Collected data:
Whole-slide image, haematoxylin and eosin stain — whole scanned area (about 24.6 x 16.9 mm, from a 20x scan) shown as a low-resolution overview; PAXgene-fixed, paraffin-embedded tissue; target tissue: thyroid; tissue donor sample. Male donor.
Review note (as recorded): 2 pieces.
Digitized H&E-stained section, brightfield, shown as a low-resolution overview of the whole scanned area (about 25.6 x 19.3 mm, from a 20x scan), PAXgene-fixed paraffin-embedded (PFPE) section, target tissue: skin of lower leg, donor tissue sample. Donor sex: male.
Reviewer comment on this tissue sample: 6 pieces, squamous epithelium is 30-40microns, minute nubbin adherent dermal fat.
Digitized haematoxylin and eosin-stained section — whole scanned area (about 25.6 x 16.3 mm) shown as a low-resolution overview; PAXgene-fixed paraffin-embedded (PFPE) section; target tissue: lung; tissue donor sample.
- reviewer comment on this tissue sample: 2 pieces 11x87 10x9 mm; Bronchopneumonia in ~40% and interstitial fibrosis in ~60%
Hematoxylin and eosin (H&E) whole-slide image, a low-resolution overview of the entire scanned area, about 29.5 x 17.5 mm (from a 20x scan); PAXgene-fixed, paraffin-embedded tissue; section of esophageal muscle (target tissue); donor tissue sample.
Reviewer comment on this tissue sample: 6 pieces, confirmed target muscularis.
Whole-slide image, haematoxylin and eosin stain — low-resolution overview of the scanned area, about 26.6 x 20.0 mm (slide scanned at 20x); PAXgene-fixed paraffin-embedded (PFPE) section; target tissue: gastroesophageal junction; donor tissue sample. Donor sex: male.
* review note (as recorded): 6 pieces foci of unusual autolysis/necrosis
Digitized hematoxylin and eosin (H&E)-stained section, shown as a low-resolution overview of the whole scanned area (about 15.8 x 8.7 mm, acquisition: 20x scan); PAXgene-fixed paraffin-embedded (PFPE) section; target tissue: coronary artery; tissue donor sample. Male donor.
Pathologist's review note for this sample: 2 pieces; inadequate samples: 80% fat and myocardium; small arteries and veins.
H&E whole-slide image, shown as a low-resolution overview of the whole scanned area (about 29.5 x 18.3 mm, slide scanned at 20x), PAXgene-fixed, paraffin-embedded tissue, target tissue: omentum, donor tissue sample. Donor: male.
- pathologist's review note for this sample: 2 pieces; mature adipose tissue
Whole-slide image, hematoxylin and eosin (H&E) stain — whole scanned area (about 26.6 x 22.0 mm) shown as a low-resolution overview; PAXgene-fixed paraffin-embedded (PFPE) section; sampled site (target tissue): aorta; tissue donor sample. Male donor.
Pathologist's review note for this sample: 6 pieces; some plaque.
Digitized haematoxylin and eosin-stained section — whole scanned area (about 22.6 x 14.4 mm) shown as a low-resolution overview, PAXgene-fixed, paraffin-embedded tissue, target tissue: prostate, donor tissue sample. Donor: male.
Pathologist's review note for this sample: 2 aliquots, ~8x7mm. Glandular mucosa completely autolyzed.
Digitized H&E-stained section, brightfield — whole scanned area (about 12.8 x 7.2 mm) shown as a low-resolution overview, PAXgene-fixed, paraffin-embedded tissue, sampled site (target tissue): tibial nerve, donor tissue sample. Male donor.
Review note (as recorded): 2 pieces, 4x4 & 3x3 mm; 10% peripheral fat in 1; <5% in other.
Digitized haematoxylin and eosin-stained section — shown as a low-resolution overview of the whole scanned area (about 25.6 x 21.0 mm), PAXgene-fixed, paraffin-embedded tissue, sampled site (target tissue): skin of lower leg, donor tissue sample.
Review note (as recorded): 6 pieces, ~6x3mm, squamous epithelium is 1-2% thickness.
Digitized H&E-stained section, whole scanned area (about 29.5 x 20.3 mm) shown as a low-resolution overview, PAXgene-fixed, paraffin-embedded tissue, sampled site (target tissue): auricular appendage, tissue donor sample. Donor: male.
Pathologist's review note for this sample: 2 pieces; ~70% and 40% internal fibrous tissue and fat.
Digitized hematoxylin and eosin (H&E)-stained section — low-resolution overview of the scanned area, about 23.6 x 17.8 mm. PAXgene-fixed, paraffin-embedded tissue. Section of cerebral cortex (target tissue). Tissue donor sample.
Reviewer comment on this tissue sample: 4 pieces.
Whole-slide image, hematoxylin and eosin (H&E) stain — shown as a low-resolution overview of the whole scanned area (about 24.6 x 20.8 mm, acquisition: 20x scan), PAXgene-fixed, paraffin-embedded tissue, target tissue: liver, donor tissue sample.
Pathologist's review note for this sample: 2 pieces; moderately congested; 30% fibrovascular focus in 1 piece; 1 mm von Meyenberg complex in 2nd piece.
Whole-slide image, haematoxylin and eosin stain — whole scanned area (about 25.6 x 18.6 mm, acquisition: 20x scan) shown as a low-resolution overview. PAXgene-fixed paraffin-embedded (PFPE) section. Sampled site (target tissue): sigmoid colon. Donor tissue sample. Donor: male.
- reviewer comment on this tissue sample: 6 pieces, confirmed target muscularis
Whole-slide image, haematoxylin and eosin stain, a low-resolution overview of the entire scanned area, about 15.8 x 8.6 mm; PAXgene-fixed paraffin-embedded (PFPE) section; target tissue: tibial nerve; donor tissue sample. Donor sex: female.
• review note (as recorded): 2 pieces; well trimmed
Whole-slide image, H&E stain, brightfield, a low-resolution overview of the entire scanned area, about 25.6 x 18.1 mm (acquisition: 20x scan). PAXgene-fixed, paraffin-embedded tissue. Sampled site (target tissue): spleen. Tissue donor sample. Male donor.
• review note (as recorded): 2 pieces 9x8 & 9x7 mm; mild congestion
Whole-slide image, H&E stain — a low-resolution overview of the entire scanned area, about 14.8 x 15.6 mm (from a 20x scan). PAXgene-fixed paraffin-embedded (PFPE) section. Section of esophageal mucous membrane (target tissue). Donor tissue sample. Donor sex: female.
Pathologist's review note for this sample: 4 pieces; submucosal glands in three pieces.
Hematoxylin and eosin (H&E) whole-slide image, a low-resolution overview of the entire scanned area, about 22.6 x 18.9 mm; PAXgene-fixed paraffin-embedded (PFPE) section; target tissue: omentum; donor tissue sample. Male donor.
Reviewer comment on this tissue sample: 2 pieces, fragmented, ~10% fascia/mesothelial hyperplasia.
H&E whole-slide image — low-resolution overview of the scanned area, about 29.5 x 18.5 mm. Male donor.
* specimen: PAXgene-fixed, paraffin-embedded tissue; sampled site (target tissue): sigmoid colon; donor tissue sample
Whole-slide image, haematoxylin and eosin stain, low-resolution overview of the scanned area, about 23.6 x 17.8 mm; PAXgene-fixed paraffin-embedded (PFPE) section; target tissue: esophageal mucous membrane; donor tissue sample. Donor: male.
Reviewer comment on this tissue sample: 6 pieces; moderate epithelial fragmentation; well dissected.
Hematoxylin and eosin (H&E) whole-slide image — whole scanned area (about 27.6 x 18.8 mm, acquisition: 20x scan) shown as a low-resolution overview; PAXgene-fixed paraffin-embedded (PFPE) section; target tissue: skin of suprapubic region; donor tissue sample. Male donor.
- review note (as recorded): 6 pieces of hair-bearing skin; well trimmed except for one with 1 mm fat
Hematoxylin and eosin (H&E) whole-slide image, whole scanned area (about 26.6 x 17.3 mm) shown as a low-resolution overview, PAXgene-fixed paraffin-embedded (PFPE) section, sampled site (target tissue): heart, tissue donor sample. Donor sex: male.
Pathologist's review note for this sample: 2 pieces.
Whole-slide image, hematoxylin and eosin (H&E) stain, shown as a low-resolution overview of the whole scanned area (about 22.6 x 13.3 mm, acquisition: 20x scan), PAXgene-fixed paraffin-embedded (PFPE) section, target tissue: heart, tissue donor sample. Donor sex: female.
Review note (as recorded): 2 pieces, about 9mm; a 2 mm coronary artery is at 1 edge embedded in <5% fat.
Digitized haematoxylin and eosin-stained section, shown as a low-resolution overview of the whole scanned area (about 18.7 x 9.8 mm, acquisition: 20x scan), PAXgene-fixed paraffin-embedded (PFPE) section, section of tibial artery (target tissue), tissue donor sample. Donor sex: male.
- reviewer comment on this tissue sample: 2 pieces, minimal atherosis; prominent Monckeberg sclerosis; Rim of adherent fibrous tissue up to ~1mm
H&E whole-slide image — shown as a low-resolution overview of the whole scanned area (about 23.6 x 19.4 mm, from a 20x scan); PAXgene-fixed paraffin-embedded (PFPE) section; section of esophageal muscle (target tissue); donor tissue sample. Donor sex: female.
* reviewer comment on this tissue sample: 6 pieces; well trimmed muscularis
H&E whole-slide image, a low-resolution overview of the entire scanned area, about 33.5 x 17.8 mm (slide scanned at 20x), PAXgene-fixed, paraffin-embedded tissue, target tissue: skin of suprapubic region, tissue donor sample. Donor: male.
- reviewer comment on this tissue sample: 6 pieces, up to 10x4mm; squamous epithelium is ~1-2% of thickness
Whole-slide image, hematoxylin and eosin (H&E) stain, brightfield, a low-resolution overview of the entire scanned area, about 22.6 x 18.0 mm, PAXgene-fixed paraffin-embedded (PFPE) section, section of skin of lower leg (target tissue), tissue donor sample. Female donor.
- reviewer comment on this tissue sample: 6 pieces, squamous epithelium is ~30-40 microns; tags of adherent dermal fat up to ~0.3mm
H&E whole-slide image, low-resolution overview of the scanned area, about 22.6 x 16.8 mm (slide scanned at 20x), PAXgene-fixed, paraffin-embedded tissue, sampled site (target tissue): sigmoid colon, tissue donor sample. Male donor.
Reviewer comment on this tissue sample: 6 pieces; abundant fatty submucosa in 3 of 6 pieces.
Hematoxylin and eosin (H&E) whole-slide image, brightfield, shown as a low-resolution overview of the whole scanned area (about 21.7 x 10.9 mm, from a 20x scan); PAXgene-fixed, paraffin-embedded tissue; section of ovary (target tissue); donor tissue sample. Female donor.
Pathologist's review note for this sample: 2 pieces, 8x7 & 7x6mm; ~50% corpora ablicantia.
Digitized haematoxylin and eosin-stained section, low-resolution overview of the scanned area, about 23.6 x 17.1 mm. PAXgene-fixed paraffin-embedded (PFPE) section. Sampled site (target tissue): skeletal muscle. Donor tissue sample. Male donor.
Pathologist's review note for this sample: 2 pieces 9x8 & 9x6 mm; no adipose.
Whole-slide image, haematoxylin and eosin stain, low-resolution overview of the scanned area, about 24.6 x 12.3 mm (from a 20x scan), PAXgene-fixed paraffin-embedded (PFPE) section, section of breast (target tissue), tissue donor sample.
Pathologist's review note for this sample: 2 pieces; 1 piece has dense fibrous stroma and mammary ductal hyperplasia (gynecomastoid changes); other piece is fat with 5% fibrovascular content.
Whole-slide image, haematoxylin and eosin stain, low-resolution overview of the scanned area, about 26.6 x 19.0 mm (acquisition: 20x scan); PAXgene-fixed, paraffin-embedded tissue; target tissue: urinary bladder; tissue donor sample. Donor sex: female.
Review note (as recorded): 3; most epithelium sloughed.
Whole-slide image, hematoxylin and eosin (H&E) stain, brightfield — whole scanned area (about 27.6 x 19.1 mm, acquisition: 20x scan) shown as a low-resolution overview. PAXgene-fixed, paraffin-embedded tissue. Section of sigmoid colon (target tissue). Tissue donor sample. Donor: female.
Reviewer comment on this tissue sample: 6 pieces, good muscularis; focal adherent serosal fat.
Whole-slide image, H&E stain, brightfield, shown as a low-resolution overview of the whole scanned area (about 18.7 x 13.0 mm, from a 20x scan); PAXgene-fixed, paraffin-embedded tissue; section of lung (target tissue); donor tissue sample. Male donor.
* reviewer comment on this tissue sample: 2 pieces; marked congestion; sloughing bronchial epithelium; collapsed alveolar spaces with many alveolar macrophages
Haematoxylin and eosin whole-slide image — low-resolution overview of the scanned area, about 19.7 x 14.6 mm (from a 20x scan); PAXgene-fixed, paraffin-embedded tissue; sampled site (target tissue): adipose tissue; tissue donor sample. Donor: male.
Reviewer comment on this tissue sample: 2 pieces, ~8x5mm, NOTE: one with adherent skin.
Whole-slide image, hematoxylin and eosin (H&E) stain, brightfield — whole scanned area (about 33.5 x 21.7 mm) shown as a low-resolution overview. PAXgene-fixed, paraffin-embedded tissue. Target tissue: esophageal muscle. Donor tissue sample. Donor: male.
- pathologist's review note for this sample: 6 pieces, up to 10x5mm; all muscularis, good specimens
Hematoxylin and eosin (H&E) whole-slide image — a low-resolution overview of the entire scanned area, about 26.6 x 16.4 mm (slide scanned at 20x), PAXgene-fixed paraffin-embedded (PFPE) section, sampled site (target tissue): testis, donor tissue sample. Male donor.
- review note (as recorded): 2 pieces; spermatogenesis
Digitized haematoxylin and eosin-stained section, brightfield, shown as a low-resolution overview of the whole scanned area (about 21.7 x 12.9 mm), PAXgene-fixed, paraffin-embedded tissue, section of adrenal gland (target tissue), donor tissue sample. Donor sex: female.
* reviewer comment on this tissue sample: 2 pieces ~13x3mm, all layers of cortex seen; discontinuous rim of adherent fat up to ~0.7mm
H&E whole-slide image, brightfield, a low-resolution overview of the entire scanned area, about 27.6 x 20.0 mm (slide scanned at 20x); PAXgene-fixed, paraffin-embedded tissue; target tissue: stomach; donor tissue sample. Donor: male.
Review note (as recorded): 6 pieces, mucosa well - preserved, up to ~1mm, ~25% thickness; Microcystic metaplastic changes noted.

TASK INSTRUCTIONS:
Quote exactly the first line of the data and every line after it through the one holding "confirmed target muscularis.".

ANSWER BELOW:
Whole-slide image, haematoxylin and eosin stain — whole scanned area (about 24.6 x 16.9 mm, from a 20x scan) shown as a low-resolution overview; PAXgene-fixed, paraffin-embedded tissue; target tissue: thyroid; tissue donor sample. Male donor.
Review note (as recorded): 2 pieces.
Digitized H&E-stained section, brightfield, shown as a low-resolution overview of the whole scanned area (about 25.6 x 19.3 mm, from a 20x scan), PAXgene-fixed paraffin-embedded (PFPE) section, target tissue: skin of lower leg, donor tissue sample. Donor sex: male.
Reviewer comment on this tissue sample: 6 pieces, squamous epithelium is 30-40microns, minute nubbin adherent dermal fat.
Digitized haematoxylin and eosin-stained section — whole scanned area (about 25.6 x 16.3 mm) shown as a low-resolution overview; PAXgene-fixed paraffin-embedded (PFPE) section; target tissue: lung; tissue donor sample.
- reviewer comment on this tissue sample: 2 pieces 11x87 10x9 mm; Bronchopneumonia in ~40% and interstitial fibrosis in ~60%
Hematoxylin and eosin (H&E) whole-slide image, a low-resolution overview of the entire scanned area, about 29.5 x 17.5 mm (from a 20x scan); PAXgene-fixed, paraffin-embedded tissue; section of esophageal muscle (target tissue); donor tissue sample.
Reviewer comment on this tissue sample: 6 pieces, confirmed target muscularis.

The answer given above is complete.